━━━ ФРАГМЕНТ

Но вот «правило», которое он назначает себе в юности, в 19 лет:
Это отношение к связям с женщинами проходит сквозь всю его жизнь: «не приятность жизни общественной» — определяет он в 19 лет, а в 72 года записывает в дневник: «Можно смотреть на половую потребность как на тяжелую повинность тела (так смотрел всю жизнь), а можно смотреть как на наслаждение (я редко впадал в этот грех)» (запись от 16 янв. 1900, Толстой 1992, 54: 9).
Максим Горький вынес такое впечатление от бесед с ним:
«К женщине он, на мой взгляд, относится непримиримо враждебно и любит наказывать ее, — если она не Кити и не Наташа Ростова, то есть существо недостаточно ограниченное. Это вражда мужчины, который не успел исчерпать столько счастья, сколько мог, или вражда духа против «унизительных порывов плоти»? Но это — вражда, и холодная, как в «Анне Карениной»…» (Горький 1979: 98–99).
Когда вокруг него шла беседа о женщинах, он «долго слушал безмолвно и вдруг сказал:
— А я про баб скажу правду, когда одной ногой в могиле буду, — скажу, прыгну в гроб, крышкой прикроюсь — возьми-ка меня тогда!» (Горький 1979: 124).
Откуда такая неприязнь к женщинам в человеке, который так часто бегал в юности «к девкам» (частое выражение в дневнике), а в зрелом возрасте жил в многолетнем браке и имел множество детей?
Горький пишет: «Я глубоко уверен, что помимо всего, о чем он говорит, есть много такого, о чем он всегда молчит, — даже и в дневнике своем, молчит и, вероятно, никогда никому не скажет» (Горький 1979: 114). Но, как оговаривается и Горький, какие-то намеки всё-таки проскальзывают в дневниках и беседах.
3. Признания Толстого
Возможно, секрет, непонятный ему самому, приоткрывается наблюдением, которое он записывает в своем дневнике в возрасте 23 лет (29 ноября 1851 г.):
«Я никогда не был влюблен в женщин. Одно сильное чувство, похожее на любовь, я испытал только, когда мне было 13 или 14 лет, но мне [не] хочется верить, чтобы это была любовь; потому что предмет была толстая горничная (правда, очень хорошенькое личико), притом же от 13 до 15 лет — время самое безалаберное для мальчика (отрочество): не знаешь, на что кинуться, и сладострастие в эту эпоху действует с необыкновенною силою.

━━━━━━
━━━ ИСХОДНЫЕ ДАННЫЕ

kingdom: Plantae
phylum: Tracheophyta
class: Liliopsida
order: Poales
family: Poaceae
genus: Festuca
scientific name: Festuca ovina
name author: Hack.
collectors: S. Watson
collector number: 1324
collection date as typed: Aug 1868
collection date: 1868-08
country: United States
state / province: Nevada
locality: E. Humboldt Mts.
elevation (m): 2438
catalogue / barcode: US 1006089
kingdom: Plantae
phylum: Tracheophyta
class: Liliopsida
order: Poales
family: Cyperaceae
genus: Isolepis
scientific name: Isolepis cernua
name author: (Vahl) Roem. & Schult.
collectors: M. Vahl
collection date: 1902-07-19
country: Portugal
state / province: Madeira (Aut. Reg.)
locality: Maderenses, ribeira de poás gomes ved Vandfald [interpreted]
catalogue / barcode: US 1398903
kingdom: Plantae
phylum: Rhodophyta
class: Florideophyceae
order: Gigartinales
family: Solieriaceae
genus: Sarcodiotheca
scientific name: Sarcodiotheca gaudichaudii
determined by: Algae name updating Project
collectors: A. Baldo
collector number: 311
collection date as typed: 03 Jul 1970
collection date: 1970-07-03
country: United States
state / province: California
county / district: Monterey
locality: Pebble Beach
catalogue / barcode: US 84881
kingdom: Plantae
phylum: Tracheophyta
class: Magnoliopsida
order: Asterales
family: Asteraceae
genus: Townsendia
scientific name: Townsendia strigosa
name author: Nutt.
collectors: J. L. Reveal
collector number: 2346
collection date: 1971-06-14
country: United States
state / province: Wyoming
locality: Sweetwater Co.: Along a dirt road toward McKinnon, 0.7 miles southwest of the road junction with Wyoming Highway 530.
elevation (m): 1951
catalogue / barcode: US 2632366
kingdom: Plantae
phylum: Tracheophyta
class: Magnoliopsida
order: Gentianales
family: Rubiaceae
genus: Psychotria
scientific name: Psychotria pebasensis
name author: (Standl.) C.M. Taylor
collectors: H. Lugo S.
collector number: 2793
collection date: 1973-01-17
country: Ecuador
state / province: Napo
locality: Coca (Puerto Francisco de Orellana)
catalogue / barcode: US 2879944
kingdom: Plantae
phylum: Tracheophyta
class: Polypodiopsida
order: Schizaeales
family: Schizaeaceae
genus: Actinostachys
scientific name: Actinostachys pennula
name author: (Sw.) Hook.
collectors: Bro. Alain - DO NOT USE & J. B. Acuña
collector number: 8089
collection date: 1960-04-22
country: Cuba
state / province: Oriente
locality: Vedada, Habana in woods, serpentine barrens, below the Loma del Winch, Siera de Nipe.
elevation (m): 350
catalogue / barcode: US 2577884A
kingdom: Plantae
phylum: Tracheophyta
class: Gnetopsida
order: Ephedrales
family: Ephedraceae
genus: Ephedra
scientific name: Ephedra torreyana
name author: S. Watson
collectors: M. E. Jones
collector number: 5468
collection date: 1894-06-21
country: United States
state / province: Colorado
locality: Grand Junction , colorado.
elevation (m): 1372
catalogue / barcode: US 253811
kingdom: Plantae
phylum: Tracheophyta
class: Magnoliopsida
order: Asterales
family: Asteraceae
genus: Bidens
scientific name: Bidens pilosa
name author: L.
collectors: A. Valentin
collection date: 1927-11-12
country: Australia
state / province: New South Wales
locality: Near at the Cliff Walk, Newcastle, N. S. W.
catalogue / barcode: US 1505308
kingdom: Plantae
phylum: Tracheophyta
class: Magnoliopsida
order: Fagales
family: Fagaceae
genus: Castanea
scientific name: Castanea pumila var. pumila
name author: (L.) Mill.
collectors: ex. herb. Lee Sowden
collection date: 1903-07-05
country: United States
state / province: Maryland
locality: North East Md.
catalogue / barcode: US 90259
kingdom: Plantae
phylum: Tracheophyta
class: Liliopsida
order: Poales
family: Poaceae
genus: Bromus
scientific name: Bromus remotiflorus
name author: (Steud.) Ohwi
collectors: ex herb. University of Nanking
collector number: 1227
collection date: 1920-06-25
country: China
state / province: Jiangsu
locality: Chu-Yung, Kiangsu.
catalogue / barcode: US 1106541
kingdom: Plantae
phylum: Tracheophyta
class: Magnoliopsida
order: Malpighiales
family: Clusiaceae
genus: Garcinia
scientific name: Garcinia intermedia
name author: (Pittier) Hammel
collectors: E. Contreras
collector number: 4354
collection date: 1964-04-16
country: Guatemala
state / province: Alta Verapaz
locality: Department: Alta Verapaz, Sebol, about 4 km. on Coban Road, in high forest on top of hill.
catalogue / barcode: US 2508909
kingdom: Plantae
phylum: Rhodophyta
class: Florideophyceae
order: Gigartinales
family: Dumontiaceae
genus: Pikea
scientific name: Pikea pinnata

━━━━━━

* _ЗАДАНИЕ_
Продолжите фрагмент об отношении Толстого к женщинам, начиная сразу после его последнего предложения.

* _РЕЗУЛЬТАТ_
В мужчин я очень часто влюблялся, 1 [первой] люб [овью] были два Пушк[ина], потом 2-й — Саб[уров], пот[ом] 3-ей — Зыб[ин] и Дьяк[ов], 4 — Обол[енский], Блосфелъд, Ислав[ин], еще Готье и мн[огие] др[угие]. Из всех этих людей я продолжаю любить только Д[ьякова]. Для меня главный признак любви есть страх оскорбить или [не] понравиться л[юбимому] п[редмету], просто страх. Я влюблялся в м[ужчин] прежде, чем имел понятие о возможности педрастии (описка у Толстого, видимо от волнения. — Л. К.); но и узнавши, никогда мысль о возможности соития не входила мне в голову» (Толстой 1992, 46: 237; 437).
Пушкины — это его дальние родственники графы Мусины-Пушкины, Алеша и Саша, товарищи его детских лет, первый на три года, второй на год старше его. Во второй редакции повести «Детство» Толстой (он выступает здесь как Николенька Иртеньев) вспоминает свою влюбленность в братьев Ивиных. Под этим именем, по его собственному признанию, выступают младшие из трех братьев Мусиных-Пушкиных.
«Старший был нехорош собой и мальчик мясистый, вялый, потный (?); младшие же два были совершенные красавчики. … Я без памяти люблю обоих меньших и люблю так, что готов был бы для них всем пожертвовать, любил не дружбою, а был влюблен, как бывают влюблены те, которые любят в первый раз — я мечтал о них и плакал. Вот как я любил его…».